Ecco la ragione della apparente oscurità di Montale. Se ogni esistenza è tensione interna che presto si disseccherà in una catena di fenomeni desolati e desolanti, il male della vita non può che presentarsi in modo oscuro e sotterraneo: collocato in uno spazio che brucia all'interno della realtà. E Montale è sempre preoccupato di indicare le cose perché le fa essere e le fa svanire. E su questo svanire, la memoria non può che allargare il suo orizzonte fino alla morte. Poesia dunque oscura, ma concreta: logica per quel tanto di verità misteriosa che è nella natura e nello spirito dell'uomo, ma potentemente plastica come è plastica sempre l'esistenza.
In questo universo di amari distacchi e di terribili vanificazioni, l'amore è l'addio, gli affetti e gli animali, i fiori e gli uccelli, il mare e il vento s'intrecciano e scontano quasi una identica fine, ora facendosi lamento, ora presentandosi come apparizioni di una vita remota. Ma è il remoto di un tempo allucinante: ricordo misterioso di paesaggi e di volti amati e dissolti nel nulla. E davanti a questo nulla, che è poi la matrice del male conficcato in ogni esistenza, appare per l'uomo la noia.
Sulla terra, l'attesa di finire si fa noia; e in questa noia l'uomo dispera e incontra se stesso fino a scoprirsi poeta. Ed è proprio nella noia che si riflette il nulla che ci attende prima e poi: tutto ciò che accade è prescritto da una dissolta fatalità che accomuna e livella tutti mentre l'uomo acquista coscienza della sua discretissima solitudine. Ed alla noia subentra la mania di delirare per salvarsi da un muto naufragio. Se l'esistenza è destinata a vanificarsi, se essa è autodistruzione, resta la poesia a registrare le percezioni ditale strazio: di questo strappo del cosmo per ritornare al caos.

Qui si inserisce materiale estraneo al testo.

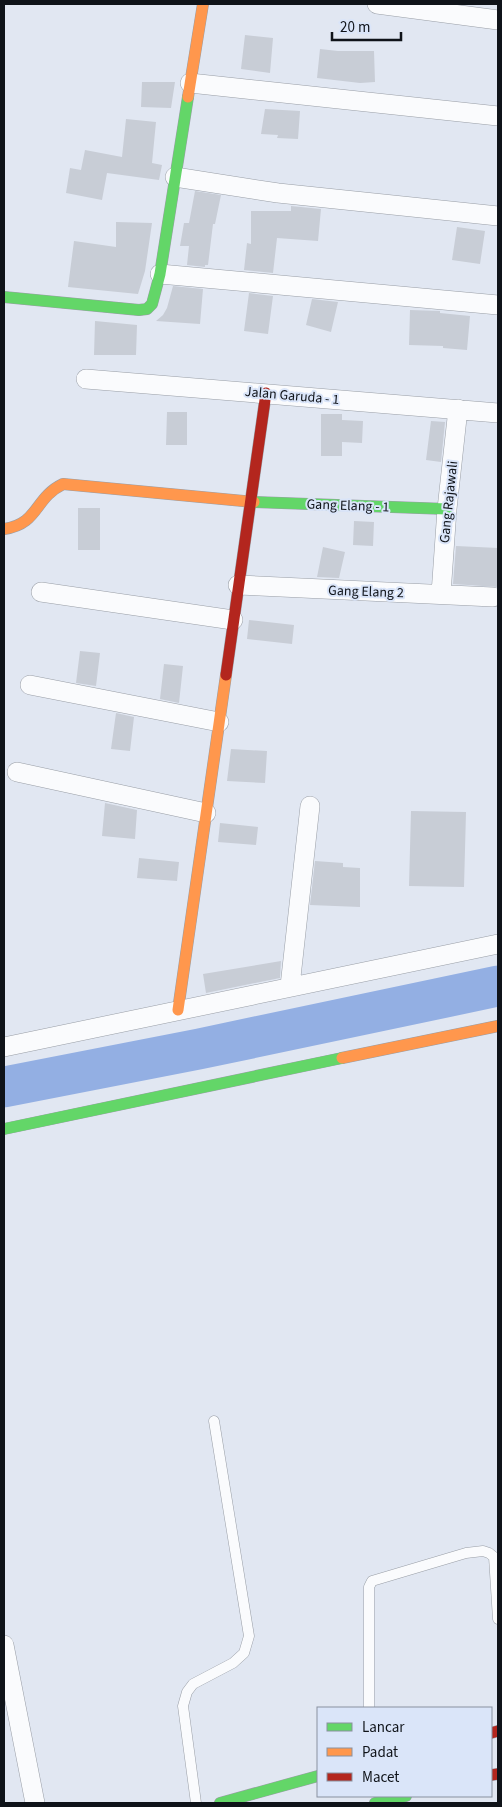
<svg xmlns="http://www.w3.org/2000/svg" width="502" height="1807" font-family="'Source Sans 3',sans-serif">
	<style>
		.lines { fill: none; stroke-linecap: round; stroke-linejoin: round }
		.river { stroke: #93afe3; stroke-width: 41 }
		.building { fill: #c8cdd6 }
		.lane-casing { stroke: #999ea6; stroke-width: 11 }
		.street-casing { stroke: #999ea6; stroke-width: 20 }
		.fast-casing { stroke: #999ea6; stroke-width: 12 }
		.slow-casing { stroke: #999ea6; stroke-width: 12 }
		.jam-casing { stroke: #999ea6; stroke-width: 12 }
		.lane { stroke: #fafbfd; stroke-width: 10 }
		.street { stroke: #fafbfd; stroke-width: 19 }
		.fast { stroke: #63d668; stroke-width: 11 }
		.slow { stroke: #ff974d; stroke-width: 11 }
		.jam { stroke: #b3261e; stroke-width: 11 }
		.labels { text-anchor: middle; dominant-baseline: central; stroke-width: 4; stroke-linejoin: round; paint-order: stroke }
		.street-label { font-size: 14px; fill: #0f1319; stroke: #dae5f9 }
	</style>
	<rect width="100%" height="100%" fill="#e1e7f2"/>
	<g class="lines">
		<!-- river -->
		<path class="river" d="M4,1087l195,-38 299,-63"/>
	</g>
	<!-- building -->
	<path class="building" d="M245,35l28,3 -3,35 -29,-4z
		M320,49l18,2h36l1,31 -15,1 -43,-5z
		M142,82h33l-4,26 -30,-1z
		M265,109l35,2 -2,28 -21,-1 1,-3 -17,-1z
		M126,119l30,3 -4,41 10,2 -3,15 -52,-7 -5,27 -36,-7 4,-25 11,2 4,-20 37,7z
		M195,191l26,4 -6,29h-2l-5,41h-3v2l-18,-2 2,-19h-9l4,-23h5z
		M291,206l30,3 -3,32 -41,-3 -4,35 -29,-3 3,-27 4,1v-33h40z
		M116,222l36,1 -7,48 -7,23 -70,-7 6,-46 42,6z
		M457,227l28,4 -5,33 -28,-4z
		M173,286l30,3 -3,35 -44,-3 7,-6 4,-7z
		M249,293l24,3 -5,38 -24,-3z
		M312,299l26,3 -7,30 -25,-7z
		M410,310l30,1v2l30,3 -3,34 -24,-2v-2l-34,-1z
		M95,321l42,4 -1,30h-42z
		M167,412h20v33h-21z
		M321,414h21v6l21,1 -1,22 -20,-1v14h-21z
		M431,421l14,1 -4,40 -15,-2z
		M78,508h22v42h-22z
		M354,521l20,1 -1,24 -20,-1z
		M456,546l42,2v39l-45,-3z
		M323,547l22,5 -6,26 -22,-1z
		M249,620l45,5 -2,19 -45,-5z
		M80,651l20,2 -4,33 -20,-3z
		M164,664l19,2 -4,37 -19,-4z
		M116,713l18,4 -4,34 -19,-2z
		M231,749l36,2 -2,32 -38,-2z
		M105,803l32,7 -2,29 -33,-3z
		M411,811l55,1 -2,75 -55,-1z
		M220,823l38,4 -2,18 -38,-3z
		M139,858l40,4 -2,19 -40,-3z
		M315,861l28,2v4l17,1v39l-50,-2z
		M281,961l-1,17 -74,15 -3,-19z"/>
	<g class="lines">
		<defs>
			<path id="lane" d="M369,1708v-121l3,-6 94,-28 17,-2 6,2 5,4 4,62
				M196,1803l-13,-97 4,-14 6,-8 40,-21 11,-10 5,-17 -35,-215"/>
			<path id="street" d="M377,4l121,16
				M190,83l308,33
				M175,177l103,16 220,23
				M160,274l338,31
				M86,379l412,34
				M238,585l255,12
				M41,592l192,28
				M441,594l6,-85 11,-100
				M30,685l189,37
				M17,772l189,41
				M290,986l20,-180
				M4,1047l494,-103
				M4,1645l31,158"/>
			<path id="fast" d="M4,297l135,13 8,-1 5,-5 8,-30 28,-177
				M254,502l193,7
				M4,1129l338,-71
				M220,1803l98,-27
				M375,1803l31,-7"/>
			<path id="slow" d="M188,97l15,-93
				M4,529c35,-5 30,-31 59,-45l191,18
				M178,1010l48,-335
				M342,1058l156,-32"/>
			<path id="jam" d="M226,675l40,-282
				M491,1733l7,-2
				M491,1775l7,-1"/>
		</defs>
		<!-- lane casing -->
		<use href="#lane" class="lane-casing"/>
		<!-- street casing -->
		<use href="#street" class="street-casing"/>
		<!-- fast casing -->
		<use href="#fast" class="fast-casing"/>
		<!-- slow casing -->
		<use href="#slow" class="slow-casing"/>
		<!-- jam casing -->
		<use href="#jam" class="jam-casing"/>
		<!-- lane -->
		<use href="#lane" class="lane"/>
		<!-- street -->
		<use href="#street" class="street"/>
		<!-- fast -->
		<use href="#fast" class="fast"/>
		<!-- slow -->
		<use href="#slow" class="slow"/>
		<!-- jam -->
		<use href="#jam" class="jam"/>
	</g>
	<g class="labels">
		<!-- street labels -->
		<g class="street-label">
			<text transform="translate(292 396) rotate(5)">Jalan Garuda - 1</text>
			<text transform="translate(449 502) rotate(-84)">Gang Rajawali</text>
			<text transform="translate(348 506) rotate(2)">Gang Elang - 1</text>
			<text transform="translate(366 592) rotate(2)">Gang Elang 2</text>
		</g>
	</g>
	<!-- border -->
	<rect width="502" height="1807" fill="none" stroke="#0f1319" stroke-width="10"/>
	<!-- legend -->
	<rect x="317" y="1707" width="175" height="90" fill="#dae5f9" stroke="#89919f"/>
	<rect x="327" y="1723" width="25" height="8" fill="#63d668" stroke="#89919f"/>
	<text x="362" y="1732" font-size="15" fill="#0f1319">Lancar</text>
	<rect x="327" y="1748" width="25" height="8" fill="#ff974d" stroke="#89919f"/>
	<text x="362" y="1757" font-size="15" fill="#0f1319">Padat</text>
	<rect x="327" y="1773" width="25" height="8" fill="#b3261e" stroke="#89919f"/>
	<text x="362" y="1782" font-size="15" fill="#0f1319">Macet</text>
	<!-- scale -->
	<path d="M332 32v8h69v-8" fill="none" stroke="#0f1319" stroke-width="2.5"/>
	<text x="340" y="32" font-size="15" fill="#0f1319" stroke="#dae5f9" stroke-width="4" paint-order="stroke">20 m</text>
</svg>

In Montale, perciò, l'idea del caos assume la violenza della verità e della realtà. Scoprire perciò la vita è alta funzione poetica; ma la scoperta è immagine che piange e subito si dissecca: è un lampo che brucia il mondo fenomenico. Con Montale, la sostanza della lirica italiana, che è sostanza di amore e di disperazione, si fa canto dissonante in virtù delle cose che in esso sorgono ad evocare il dolore sordo della vita. La lingua cessa di essere suono illustre, e musica di solo sentimento per diventare una lingua fatta di "lettere fruste", perché arido e triste è il paesaggio evocato o scolpito in tutta la sua plastica oggettività. E questa una lezione estrema o quasi conclusiva, dove l'alta melanconia di un Petrarca o di un Leopardi scende dal piedistallo e si fa lamento sobrio, cadenza quotidiana intorno a una realtà che brulica e si vanifica. E anche quando la evocazione della morte si fa serena, essa sale comunque da quell'abisso buio che è la coscienza moderna. Una coscienza non più eroica, non più sostenuta dalla fede, ma illuminata appena da un virile scetticismo, che dà alle cose, e soprattutto alla poesia, una misura potente, formalmente sofferta ma lontana.

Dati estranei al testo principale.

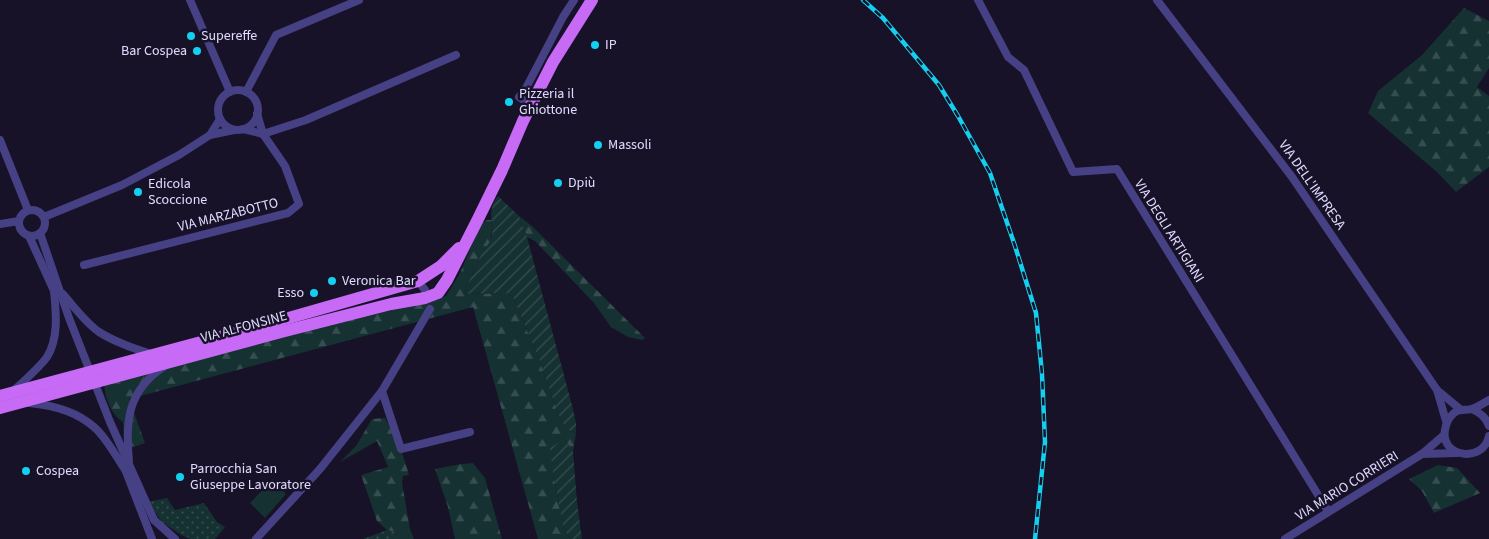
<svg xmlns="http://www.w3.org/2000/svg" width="1489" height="539" viewBox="0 0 1489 539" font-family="'Source Sans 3',sans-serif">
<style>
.grass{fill:url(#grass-dots)}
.forest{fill:url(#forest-firs)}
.garden{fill:url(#garden-furrows)}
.pitch{fill:#153131}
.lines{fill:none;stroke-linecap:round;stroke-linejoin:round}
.minor{stroke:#464084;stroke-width:8}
.primary{stroke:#c76af5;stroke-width:12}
.rail-casing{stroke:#14d0f0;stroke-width:4.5}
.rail{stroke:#171228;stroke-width:2.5;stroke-dasharray:8;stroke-linecap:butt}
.poi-dot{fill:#14d0f0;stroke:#171228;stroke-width:2}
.labels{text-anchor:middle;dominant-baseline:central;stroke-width:5;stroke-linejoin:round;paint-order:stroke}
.poi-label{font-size:14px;fill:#e0dbfd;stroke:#171228;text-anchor:start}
.street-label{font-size:14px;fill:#e0dbfd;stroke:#171228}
</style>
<defs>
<pattern id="grass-dots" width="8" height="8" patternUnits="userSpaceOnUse" patternTransform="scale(1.25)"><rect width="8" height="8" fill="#153131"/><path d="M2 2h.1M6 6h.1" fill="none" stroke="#374e50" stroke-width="1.8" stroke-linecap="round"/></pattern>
<pattern id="forest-firs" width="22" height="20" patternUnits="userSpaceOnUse" patternTransform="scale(1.25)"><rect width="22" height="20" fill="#153131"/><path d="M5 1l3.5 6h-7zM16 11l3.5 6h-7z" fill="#374e50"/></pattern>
<pattern id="garden-furrows" width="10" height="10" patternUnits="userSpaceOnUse" patternTransform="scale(1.25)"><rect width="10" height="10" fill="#153131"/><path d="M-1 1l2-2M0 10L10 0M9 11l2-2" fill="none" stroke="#374e50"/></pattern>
</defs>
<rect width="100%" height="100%" fill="#171228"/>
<g class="grass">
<path d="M167,498L175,510L204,503L217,522L225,527L215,539H191L181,535L162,522L148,502Z"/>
<path d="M387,530L396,532L397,539H363Z"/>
</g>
<g class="forest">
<path d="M1464,8L1489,21V68L1477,87L1489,96V167L1456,192L1438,173L1368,113L1378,91L1422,55Z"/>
<path d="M519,216L532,226L645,338L642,340L628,337L611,327L594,303L535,241L527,237Z"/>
<path d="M487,220H491L492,228L491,241L484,250L463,294L506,293L513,297L539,359L560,419L568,430L576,433L573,451L566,442L553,473L563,525L570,539H538L473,307L129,399L145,443L125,450L123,422C111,415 106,399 104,385L258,341L431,301L446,296L459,275L481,224Z"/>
<path d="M385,418L401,449L409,475L403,476L402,483L410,529L414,539H397L396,532L387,530L377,521L361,475L388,467L377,441L340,462L356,446L372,419Z"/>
<path d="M473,463L485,478L502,539H455L448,507L435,469L461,464Z"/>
<path d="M1438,465L1457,468L1480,493L1434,513L1422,491L1409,479Z"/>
</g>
<g class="garden">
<path d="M498,196L519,216L527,237L573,409L576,423V433L568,430L560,419L539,359L513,297L506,293L463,294C470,280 476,265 483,251C485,248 489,245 490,242C497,226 484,214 498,196Z"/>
<path d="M561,441L566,442L573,451L577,502L582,539H570L563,526L553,473L550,448Z"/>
</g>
<path class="pitch" d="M273,479L286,494L265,518L250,503Z"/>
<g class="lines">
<g class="minor">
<path d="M190,0L230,92"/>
<path d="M978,0L1008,57L1024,70L1073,172L1117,169L1328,511"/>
<path d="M1157,0L1292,177L1437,390L1460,409"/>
<circle cx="238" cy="110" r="20"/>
<path d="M246,92L276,35L359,0"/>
<path d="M531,105L519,97L526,88L563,17L574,0"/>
<path d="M243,129L263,134L306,120L456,55"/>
<path d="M210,135L220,119"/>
<path d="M0,140L28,210"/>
<circle cx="32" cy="223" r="13"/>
<path d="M44,217L122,185L179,155L210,135L234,130"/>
<path d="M0,224L19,221"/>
<path d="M40,233L69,318L110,422L154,520L175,539"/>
<path d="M29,236L55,293"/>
<path d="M84,265L288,213L299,204L285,166L263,134L257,114"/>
<path d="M418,281L425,290V298"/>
<path d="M63,294C74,307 85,322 99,332C115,342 133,348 151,354"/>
<path d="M1437,390L1446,421"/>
<path d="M13,391C23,382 39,368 47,357C59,338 56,312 54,291"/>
<path d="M382,391L401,449L470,432"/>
<path d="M1489,400C1484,403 1478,407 1472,409C1465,411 1460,408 1454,413C1448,418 1446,423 1445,430C1440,457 1483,464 1489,436"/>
<path d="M29,403C52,405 77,412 94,427C107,438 116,457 126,471"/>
<path d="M1472,409C1480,413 1486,417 1489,426"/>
<path d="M1422,454L1457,453"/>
<path d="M129,461C125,420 128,390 165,366"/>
<path d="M125,469L152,539"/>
<path d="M256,539L320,469L382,391L430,309"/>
<path d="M1285,539L1422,454L1444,435"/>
</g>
<g class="primary">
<path d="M0,396L257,327L418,281L441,266L459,248"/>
<path d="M0,408L281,332L391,304L425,298L438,293L447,280L478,219L502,170L523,121L553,62L592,0"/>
</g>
<defs>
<path id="rail" d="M863,0L883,18L939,85L958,116L990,173L1015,246L1036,313L1042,374L1045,442L1035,539"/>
</defs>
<use href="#rail" class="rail-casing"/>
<use href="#rail" class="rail"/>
</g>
<g class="poi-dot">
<circle cx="191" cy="36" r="5"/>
<circle cx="595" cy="45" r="5"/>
<circle cx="197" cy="51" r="5"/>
<circle cx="509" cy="102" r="5"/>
<circle cx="598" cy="145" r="5"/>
<circle cx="558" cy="183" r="5"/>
<circle cx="138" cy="192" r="5"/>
<circle cx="332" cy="281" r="5"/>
<circle cx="314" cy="293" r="5"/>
<circle cx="26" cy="471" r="5"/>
<circle cx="180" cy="477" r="5"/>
</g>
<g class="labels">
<g class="poi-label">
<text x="201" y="36">Supereffe</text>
<text x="605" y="45">IP</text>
<text x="187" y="51" text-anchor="end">Bar Cospea</text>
<text x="519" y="94">Pizzeria il<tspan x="519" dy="16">Ghiottone</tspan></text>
<text x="608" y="145">Massoli</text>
<text x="568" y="183">Dpiù</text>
<text x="148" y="184">Edicola<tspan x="148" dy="16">Scoccione</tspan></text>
<text x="342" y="281">Veronica Bar</text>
<text x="304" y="293" text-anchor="end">Esso</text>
<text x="190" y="469">Parrocchia San<tspan x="190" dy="16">Giuseppe Lavoratore</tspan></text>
<text x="36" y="471">Cospea</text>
</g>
<g class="street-label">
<text transform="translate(1312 185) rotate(55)">VIA DELL'IMPRESA</text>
<text transform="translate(228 215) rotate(-14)">VIA MARZABOTTO</text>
<text transform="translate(1169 231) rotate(58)">VIA DEGLI ARTIGIANI</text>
<text transform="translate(244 327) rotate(-15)">VIA ALFONSINE</text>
<text transform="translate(1347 486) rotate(-32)">VIA MARIO CORRIERI</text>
</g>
</g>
</svg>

In questa lontananza fatta di suoni aspri e di brusii in sordina, fa luce una lirica ricca di suggestione e di nuova sofferenza.
La poesia di Montale, come la lirica dei nostri poeti più amati, ci aiuta, ancora una volta, a scoprire la vita e ad avere almeno un'ultima fede nella bellezza, anche se questa bellezza sale dal pianto di tante cose nate e subito svanite.